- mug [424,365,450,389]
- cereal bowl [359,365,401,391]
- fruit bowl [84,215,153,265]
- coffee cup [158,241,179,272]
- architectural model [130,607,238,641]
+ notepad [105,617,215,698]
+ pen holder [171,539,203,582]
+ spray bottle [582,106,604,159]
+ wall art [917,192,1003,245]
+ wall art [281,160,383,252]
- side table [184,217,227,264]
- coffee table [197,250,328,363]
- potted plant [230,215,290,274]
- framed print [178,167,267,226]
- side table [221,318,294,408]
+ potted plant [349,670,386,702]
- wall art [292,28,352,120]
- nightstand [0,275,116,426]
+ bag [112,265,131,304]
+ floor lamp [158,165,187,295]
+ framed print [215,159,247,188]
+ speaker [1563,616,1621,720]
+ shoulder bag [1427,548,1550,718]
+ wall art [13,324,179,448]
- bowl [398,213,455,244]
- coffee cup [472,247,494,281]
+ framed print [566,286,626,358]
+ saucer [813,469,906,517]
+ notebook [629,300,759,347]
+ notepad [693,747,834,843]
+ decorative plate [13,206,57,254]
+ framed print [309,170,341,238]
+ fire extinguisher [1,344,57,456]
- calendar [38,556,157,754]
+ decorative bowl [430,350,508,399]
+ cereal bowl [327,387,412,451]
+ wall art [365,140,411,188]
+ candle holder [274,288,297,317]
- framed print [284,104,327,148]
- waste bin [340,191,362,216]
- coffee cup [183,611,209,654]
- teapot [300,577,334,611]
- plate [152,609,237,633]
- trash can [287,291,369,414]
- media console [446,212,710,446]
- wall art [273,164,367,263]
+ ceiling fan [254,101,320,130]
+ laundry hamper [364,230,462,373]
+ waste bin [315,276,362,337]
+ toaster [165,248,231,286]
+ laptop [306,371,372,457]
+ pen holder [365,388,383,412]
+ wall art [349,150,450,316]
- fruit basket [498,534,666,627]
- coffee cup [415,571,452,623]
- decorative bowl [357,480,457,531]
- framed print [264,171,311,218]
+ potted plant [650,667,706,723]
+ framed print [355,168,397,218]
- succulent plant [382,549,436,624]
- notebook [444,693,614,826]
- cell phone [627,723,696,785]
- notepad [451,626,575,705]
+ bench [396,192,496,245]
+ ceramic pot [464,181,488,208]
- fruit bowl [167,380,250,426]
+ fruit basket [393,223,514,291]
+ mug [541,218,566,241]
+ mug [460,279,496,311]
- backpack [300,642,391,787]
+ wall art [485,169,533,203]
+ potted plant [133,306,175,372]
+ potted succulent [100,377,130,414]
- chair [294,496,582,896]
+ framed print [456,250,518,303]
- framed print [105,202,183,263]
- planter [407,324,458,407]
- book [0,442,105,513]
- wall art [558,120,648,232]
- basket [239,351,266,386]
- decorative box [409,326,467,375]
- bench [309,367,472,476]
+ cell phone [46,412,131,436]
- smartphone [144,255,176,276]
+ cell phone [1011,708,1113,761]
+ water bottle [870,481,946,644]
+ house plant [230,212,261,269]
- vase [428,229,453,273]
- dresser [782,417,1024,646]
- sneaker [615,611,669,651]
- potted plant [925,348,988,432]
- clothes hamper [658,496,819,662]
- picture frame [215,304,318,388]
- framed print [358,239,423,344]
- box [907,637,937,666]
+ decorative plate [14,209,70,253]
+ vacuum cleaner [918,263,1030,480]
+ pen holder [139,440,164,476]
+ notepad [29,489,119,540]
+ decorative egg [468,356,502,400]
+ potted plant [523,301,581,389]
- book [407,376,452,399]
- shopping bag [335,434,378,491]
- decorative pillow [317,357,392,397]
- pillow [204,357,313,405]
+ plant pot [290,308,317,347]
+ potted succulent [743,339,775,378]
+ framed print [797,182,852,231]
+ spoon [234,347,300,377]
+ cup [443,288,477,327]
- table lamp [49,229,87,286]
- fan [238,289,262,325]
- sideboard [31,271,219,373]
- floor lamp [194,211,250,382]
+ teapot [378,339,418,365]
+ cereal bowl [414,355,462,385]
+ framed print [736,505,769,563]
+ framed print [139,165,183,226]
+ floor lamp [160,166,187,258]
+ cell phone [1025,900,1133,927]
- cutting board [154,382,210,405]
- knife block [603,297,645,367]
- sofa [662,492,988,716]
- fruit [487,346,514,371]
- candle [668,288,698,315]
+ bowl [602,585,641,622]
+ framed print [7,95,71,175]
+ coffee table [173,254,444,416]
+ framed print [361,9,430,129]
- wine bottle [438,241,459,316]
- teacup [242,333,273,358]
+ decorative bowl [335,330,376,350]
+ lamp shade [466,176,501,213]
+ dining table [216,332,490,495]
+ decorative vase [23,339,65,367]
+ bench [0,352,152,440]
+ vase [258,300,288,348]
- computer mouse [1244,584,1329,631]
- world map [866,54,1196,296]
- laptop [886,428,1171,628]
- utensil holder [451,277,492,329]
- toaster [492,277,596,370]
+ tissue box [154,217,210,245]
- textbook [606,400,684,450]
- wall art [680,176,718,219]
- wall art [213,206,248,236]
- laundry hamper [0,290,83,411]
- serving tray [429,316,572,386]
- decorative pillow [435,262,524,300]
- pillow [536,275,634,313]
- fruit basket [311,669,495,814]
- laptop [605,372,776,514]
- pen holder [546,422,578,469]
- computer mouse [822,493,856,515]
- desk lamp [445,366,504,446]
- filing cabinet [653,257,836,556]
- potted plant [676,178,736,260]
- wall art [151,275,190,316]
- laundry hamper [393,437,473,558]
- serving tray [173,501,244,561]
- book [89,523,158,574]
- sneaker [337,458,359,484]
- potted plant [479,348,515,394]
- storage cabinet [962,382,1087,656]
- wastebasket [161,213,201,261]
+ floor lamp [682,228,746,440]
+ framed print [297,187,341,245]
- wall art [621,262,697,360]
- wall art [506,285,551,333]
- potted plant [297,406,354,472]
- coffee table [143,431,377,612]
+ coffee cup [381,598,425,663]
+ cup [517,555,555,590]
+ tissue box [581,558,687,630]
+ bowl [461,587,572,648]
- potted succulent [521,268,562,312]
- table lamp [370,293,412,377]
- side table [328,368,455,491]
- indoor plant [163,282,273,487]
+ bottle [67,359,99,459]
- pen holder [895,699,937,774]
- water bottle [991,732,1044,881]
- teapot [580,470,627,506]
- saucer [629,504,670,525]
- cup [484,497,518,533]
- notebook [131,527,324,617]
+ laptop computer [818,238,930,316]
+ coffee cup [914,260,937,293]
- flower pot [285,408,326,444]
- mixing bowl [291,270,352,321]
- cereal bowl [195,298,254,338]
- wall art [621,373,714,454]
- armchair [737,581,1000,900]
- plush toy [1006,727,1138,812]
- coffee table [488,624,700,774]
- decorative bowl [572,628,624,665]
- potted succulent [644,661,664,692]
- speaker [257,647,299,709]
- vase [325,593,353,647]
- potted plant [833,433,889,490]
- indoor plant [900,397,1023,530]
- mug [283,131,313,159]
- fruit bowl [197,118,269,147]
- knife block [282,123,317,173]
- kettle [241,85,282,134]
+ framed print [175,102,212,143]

WORK ORDER
Search the listing for the word "notepad", and copy every line in which it is found.

EXERCISE SOLUTION
+ notepad [105,617,215,698]
+ notepad [693,747,834,843]
- notepad [451,626,575,705]
+ notepad [29,489,119,540]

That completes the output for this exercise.